While trade union rights are legally protected, they are limited in practice. Strikes and worker protests occur, but antiunion discrimination and reprisals for strikes are not uncommon, and employers often ignore collective bargaining rights. In a rapidly changing economy in transition from the former system of total state domination, unions have been unable to establish a significant presence in much of the private sector. The largest labor federation works in close cooperation with the Kremlin.

The judiciary suffers from corruption, inadequate funding, and a lack of qualified personnel. After judicial reforms in 2002, the government has made progress in implementing due process and holding timely trials. The new code also gives the right to issue arrest and search warrants to the courts instead of prosecutors. Although the 2002 law abolished trials in absentia, this provision was revived in 2006 for suspected terrorists. Since January 2003, Russia’s reformed criminal procedure code has provided for jury trials throughout the country, a plan set to be fully implemented by the beginning of 2007. While juries are more likely than judges to find defendants not guilty, these decisions are frequently overturned by a higher court, which can then send the case back for retrial as many times as is necessary to achieve the desired outcome. In 2006, Russia announced plans to move the Constitutional Court from Moscow to St. Petersburg, reducing its overall status.

Critics charge that Russia has failed to address ongoing criminal justice problems, such as poor prison conditions and the widespread use of torture and ill-treatment by law enforcement officials to extract confessions. New prison rules adopted in 2005 mean that prisoners are treated more harshly than they had been in the past, according to human rights activists. On the positive side, in April 2006, Putin signed a law transferring FSB pretrial detention centers to the Justice Ministry, meeting one of the commitments Russia made when it joined the Council of Europe in 1996.

Long before the 2006 government crackdown on Georgians, ethnic minorities, particularly those who appear to be from the Caucasus or Central Asia, were subject to governmental and societal discrimination and harassment. Local observers fear that racially motivated attacks by skinheads and other extremist groups are increasing. During the year there were 520 racist attacks in Russia, including 54 murders, according to Sova, a group that tracks ultra-nationalist activity in the country. An August 2006 bomb blast killed 10 people at a market frequented by migrants from the Caucasus and Central Asia, and was seen as an escalation in the sophistication and preparation of attacks against immigrants. In September, after men from Azerbaijan and Chechnya killed two ethnic Russians in a bar fight in the northern town of Kondopoga, a mob of 2,000, mostly young men, burned the bar and attacked homes and businesses owned by Caucasus migrants. Many ethnic minorities fled the city that night.

The government places some restrictions on freedom of movement and residence. All adults are legally required to carry internal passports while traveling, documents that they also need in order to obtain many government services. Some regional authorities impose residential registration rules that limit the right of citizens to choose their place of residence freely.

Property rights remain shaky. Prosecutions of wealthy business people critical of the Kremlin, coupled with large tax liens on select companies, have reinforced perceptions that property rights are being eroded and that the rule of law is subordinated to political considerations.

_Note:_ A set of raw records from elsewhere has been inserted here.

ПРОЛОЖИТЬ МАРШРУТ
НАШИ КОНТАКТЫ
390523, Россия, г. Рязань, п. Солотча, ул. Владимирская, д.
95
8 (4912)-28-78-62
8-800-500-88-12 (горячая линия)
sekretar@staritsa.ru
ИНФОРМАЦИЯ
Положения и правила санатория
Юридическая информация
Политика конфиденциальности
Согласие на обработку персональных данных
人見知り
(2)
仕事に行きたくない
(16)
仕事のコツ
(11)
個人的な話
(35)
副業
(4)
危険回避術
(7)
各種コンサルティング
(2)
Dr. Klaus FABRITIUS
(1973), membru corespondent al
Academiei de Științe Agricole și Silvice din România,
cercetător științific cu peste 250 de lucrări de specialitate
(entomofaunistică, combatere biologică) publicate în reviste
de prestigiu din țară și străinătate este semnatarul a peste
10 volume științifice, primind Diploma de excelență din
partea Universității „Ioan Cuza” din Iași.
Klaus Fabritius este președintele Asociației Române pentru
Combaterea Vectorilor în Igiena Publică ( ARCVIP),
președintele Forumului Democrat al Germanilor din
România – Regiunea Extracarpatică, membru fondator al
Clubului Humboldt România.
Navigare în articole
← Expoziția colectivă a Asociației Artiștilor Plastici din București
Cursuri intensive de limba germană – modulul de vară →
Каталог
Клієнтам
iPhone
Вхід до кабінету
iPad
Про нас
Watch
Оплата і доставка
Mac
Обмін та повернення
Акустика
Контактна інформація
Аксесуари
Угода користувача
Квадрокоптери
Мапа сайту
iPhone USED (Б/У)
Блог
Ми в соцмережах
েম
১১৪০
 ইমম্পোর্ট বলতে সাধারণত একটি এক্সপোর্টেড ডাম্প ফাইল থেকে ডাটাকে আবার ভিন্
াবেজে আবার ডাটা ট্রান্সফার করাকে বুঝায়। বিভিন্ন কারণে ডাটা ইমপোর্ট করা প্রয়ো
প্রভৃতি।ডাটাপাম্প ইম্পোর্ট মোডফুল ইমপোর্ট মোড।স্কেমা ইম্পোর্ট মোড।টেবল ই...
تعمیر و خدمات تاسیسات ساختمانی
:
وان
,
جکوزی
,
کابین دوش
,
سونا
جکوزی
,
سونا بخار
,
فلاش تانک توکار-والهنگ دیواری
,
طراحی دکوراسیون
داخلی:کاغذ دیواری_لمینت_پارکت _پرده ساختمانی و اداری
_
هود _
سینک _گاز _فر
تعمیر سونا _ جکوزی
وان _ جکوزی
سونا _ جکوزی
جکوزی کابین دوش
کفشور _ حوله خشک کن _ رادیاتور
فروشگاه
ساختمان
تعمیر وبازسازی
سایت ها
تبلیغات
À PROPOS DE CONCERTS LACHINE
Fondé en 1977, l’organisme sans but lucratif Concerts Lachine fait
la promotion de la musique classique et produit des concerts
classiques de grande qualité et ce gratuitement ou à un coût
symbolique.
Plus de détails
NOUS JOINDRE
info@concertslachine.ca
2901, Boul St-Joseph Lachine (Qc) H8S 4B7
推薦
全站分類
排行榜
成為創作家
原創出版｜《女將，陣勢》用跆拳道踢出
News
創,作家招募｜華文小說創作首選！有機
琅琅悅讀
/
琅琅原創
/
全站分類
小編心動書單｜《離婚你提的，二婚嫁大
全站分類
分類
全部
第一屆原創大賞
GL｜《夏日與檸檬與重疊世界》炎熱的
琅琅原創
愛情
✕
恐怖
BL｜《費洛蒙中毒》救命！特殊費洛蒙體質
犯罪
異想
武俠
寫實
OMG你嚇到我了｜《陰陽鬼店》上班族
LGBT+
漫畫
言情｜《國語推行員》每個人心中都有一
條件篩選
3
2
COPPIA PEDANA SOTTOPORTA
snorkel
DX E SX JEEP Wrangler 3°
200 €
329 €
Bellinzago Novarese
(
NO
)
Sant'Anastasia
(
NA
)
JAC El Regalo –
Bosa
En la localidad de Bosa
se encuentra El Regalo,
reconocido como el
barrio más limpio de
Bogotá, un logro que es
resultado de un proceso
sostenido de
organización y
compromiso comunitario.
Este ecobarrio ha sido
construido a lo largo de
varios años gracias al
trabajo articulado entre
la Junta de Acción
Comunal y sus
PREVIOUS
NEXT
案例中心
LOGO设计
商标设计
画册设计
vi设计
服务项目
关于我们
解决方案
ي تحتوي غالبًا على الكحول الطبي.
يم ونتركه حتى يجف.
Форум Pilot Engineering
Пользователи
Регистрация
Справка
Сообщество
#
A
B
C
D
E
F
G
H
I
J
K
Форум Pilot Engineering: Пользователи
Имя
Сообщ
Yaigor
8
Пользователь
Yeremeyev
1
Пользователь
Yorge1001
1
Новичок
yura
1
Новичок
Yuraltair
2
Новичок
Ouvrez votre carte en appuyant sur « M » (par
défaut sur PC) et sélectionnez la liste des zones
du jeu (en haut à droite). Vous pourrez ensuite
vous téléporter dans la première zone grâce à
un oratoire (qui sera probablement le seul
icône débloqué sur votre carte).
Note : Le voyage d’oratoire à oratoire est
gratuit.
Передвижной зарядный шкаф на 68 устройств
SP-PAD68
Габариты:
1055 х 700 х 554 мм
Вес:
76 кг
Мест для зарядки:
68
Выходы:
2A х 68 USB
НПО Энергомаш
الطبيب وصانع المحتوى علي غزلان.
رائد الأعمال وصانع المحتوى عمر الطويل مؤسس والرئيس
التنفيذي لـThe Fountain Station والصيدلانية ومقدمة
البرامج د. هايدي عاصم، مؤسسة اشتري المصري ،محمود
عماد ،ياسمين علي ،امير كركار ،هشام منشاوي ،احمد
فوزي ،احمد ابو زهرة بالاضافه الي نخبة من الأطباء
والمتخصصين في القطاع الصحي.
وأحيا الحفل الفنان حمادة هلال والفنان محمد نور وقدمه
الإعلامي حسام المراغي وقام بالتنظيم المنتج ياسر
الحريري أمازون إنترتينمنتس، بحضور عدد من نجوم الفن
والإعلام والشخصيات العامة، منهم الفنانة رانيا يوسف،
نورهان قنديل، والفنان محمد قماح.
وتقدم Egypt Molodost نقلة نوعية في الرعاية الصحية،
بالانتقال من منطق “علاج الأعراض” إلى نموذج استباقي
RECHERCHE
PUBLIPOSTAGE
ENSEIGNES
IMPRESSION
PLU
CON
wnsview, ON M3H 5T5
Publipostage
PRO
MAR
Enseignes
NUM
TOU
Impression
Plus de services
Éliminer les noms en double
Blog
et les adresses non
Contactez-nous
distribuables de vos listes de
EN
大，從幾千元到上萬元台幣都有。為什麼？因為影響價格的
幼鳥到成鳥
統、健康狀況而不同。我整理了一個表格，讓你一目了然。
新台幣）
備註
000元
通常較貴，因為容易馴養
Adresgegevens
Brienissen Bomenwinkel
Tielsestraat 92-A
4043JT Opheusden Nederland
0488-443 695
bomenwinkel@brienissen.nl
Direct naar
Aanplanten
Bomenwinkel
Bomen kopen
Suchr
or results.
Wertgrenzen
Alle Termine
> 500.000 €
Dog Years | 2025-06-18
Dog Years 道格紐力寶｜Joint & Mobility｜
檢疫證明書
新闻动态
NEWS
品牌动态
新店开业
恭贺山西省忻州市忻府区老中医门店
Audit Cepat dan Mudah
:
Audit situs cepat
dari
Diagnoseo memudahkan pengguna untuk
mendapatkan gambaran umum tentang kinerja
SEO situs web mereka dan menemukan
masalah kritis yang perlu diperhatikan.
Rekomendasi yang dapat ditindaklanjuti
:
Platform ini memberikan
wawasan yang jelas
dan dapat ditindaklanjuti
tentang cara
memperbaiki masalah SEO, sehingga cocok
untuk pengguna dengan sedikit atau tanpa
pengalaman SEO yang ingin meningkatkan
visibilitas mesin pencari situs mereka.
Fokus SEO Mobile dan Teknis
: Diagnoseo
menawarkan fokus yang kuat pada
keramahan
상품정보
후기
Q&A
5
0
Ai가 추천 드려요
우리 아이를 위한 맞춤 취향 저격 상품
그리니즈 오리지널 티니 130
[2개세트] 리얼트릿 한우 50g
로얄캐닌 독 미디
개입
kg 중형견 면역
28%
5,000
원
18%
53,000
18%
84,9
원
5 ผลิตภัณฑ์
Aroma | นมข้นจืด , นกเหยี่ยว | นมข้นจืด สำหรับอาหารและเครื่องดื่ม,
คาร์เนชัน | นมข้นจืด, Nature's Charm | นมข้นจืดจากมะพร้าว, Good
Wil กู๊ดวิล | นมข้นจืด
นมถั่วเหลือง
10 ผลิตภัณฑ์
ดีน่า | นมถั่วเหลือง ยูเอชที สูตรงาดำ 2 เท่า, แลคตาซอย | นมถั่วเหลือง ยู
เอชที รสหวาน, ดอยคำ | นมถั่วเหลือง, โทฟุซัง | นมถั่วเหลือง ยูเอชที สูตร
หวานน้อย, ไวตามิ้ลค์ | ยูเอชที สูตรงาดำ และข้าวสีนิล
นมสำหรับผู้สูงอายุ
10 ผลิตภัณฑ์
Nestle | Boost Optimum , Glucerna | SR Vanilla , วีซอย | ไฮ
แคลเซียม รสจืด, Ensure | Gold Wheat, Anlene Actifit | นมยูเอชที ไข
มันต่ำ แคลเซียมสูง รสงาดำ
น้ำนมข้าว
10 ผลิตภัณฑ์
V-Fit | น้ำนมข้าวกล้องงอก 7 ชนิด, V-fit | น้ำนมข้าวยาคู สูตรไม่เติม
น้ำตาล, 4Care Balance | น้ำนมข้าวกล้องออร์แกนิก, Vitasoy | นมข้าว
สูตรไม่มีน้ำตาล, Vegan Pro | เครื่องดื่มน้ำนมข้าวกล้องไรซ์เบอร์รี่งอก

Domestic violence continues to be a serious problem, and police are often reluctant to intervene in what they regard as internal family matters. Economic hardships contribute to widespread trafficking of women abroad for prostitution. Forced labor among male migrant workers is also a problem. There is credible evidence that women face considerable discrimination in the workplace, including lower pay than their male counterparts for performing similar work.